Couldn't find on search. I was wondering if there is anywhere in the GTA that carries the Penn Plax Air Pod battery back up pump.

I can get them on ebay but usually costs over $50-60.

Prefer this one since it's supposed to last 150 hours. However, if you guys know of any other brands, let me know as well.


----------



## canada koi online (Aug 2, 2010)

Found some at Big Al's for $66.99 plus tax, which is more than on ebay. Anyone else seen these around?


----------



## bigfishy (Jun 19, 2009)

canada koi online said:


> Found some at Big Al's for $66.99 plus tax, which is more than on ebay. Anyone else seen these around?

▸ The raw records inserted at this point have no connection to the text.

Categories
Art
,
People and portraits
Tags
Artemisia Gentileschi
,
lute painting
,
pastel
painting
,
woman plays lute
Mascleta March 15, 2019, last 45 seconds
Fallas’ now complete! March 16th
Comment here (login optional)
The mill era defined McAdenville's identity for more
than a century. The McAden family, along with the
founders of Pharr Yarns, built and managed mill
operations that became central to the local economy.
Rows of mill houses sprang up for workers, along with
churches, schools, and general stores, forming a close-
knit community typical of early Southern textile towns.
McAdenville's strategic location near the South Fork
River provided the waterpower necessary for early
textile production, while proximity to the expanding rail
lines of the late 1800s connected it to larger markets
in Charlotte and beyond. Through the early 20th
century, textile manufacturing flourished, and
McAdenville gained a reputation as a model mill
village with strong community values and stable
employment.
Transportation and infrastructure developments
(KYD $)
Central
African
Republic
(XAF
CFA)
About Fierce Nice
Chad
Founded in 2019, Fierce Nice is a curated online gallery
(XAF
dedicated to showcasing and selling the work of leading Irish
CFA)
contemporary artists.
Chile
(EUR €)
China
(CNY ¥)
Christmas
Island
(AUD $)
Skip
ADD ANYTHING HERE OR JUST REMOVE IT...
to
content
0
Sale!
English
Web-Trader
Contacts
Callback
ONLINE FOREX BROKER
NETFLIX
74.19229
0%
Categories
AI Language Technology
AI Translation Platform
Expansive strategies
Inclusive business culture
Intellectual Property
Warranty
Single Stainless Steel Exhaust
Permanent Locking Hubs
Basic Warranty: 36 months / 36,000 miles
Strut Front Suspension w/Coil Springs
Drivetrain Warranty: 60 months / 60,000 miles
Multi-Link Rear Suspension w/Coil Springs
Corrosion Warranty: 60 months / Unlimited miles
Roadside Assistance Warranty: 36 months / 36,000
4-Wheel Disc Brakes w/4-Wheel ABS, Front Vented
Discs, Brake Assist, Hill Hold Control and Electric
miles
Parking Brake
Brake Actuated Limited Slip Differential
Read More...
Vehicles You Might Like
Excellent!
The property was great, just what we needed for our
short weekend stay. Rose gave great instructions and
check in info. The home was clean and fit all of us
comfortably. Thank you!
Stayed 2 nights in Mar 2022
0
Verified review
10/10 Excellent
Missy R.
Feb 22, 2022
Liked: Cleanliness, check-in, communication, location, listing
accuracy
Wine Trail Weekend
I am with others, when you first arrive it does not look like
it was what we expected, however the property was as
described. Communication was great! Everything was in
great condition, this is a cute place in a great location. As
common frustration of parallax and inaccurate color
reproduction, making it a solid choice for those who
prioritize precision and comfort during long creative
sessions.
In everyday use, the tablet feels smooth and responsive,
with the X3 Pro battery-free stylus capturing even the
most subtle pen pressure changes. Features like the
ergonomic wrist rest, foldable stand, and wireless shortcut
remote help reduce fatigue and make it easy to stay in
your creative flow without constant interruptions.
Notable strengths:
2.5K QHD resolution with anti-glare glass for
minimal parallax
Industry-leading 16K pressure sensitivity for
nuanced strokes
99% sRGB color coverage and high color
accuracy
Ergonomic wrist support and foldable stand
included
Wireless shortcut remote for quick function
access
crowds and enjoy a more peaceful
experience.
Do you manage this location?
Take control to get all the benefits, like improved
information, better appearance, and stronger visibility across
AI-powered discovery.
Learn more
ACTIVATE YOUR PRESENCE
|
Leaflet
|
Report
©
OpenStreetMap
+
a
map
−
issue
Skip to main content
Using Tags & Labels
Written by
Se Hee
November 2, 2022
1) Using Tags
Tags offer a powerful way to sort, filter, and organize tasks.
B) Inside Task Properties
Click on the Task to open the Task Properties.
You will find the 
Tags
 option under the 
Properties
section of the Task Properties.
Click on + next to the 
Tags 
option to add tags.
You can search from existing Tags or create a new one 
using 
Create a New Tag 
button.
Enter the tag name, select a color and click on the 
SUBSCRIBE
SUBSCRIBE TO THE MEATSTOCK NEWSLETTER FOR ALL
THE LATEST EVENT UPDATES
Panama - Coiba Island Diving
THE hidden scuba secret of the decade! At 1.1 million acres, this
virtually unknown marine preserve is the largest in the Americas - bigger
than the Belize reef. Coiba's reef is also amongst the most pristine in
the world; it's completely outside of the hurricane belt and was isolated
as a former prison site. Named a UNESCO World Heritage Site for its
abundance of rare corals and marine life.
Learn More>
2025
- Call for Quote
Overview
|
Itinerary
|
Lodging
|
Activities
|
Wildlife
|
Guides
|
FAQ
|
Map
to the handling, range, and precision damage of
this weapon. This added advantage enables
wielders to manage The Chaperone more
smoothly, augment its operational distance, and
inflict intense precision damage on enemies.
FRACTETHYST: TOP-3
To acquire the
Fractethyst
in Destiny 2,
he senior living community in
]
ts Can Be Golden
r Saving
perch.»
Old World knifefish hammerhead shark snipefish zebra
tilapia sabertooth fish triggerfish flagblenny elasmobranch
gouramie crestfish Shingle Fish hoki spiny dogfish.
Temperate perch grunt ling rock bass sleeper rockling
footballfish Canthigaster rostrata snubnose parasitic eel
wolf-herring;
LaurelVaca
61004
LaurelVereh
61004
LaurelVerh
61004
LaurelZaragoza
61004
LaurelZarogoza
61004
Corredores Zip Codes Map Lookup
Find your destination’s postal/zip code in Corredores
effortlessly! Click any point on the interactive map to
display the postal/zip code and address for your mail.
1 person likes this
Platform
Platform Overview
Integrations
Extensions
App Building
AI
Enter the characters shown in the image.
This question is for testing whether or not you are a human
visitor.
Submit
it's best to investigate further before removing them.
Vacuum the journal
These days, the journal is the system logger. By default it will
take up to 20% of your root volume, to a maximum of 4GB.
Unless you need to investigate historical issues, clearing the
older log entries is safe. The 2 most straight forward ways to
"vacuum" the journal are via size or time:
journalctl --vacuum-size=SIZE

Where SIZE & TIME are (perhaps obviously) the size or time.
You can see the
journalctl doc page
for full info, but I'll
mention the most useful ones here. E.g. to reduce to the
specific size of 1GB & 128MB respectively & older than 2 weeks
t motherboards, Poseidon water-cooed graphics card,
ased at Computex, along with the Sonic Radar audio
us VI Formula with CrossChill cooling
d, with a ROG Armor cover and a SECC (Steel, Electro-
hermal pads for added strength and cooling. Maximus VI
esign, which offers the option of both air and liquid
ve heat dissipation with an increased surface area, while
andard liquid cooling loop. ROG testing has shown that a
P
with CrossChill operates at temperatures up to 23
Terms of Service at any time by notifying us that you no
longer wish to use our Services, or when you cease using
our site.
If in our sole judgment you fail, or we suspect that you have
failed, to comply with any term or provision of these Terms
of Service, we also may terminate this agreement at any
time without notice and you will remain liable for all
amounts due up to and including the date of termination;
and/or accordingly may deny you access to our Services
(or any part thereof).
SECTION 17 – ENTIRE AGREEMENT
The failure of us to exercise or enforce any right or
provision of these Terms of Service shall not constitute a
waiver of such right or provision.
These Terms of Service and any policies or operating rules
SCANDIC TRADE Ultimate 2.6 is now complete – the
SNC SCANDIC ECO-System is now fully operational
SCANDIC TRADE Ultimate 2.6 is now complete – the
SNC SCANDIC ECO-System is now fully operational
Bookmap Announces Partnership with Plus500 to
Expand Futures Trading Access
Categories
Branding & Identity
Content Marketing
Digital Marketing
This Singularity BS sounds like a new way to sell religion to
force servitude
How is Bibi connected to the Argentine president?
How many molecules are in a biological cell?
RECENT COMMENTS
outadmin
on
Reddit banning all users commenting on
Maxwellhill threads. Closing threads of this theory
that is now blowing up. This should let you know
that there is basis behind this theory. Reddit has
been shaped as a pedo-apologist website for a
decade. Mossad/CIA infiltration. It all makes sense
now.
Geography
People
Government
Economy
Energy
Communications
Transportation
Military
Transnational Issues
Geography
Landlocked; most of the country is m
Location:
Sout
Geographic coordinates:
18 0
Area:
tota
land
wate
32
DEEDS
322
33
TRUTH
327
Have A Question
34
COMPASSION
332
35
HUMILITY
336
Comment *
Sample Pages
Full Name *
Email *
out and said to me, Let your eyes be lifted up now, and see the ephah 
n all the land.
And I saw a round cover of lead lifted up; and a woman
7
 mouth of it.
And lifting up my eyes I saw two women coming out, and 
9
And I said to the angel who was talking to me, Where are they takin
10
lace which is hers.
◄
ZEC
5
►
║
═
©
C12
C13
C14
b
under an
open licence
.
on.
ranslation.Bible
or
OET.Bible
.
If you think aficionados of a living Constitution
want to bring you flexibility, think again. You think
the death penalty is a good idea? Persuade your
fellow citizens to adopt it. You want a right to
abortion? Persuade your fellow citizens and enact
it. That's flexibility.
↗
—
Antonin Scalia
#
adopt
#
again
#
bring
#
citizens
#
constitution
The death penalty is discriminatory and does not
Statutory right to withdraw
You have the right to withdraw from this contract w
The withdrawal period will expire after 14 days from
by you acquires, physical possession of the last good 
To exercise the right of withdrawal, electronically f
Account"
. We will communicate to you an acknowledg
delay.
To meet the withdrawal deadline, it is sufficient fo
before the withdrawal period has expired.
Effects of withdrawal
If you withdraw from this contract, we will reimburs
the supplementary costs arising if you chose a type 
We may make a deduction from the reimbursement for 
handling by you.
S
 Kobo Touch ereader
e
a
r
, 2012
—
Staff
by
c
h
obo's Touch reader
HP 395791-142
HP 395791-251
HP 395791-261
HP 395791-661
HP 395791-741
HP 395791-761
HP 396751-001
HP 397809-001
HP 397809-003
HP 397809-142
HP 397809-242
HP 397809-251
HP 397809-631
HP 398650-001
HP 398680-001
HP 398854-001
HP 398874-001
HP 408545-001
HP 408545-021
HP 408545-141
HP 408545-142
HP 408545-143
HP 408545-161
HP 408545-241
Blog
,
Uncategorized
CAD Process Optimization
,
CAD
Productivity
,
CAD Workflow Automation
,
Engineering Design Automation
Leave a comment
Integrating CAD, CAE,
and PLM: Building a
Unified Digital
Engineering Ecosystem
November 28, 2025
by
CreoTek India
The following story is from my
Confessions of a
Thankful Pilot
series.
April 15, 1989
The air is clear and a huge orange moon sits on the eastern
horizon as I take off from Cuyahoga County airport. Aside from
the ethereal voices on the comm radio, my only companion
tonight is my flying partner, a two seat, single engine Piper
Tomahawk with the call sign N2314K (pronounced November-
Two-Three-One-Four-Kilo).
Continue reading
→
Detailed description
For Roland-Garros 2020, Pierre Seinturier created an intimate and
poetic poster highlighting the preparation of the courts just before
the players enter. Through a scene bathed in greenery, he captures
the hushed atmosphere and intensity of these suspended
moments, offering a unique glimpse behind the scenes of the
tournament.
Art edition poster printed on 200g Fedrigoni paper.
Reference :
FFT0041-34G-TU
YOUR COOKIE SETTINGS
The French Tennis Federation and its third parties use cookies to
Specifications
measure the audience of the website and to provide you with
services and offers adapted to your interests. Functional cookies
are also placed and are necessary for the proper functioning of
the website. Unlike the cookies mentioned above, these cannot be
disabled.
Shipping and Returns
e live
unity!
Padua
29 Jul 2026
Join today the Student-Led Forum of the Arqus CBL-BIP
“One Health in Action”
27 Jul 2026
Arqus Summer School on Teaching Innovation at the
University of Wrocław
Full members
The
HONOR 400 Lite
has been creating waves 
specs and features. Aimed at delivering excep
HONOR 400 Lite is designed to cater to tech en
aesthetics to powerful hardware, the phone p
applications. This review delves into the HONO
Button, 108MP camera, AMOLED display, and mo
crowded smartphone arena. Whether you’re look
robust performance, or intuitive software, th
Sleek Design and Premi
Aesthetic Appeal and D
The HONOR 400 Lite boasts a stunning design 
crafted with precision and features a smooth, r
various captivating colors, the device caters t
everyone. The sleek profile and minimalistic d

I think I've seen them in Lucky's Aquarium for $70 (tax included)


----------



## AquaNeko (Jul 26, 2009)

canada koi online said:


> Couldn't find on search. I was wondering if there is anywhere in the GTA that carries the Penn Plax Air Pod battery back up pump.
> 
> I can get them on ebay but usually costs over $50-60.
> 
> Prefer this one since it's supposed to last 150 hours. However, if you guys know of any other brands, let me know as well.


150hr MTBF??

If so I would run that unit for 7 days 24/7 and see if it lasts. My PennPlex B11 stopped working after my longest contuious running of it for about 3-4 days straight while changing the D cell AA adaptors every day.


----------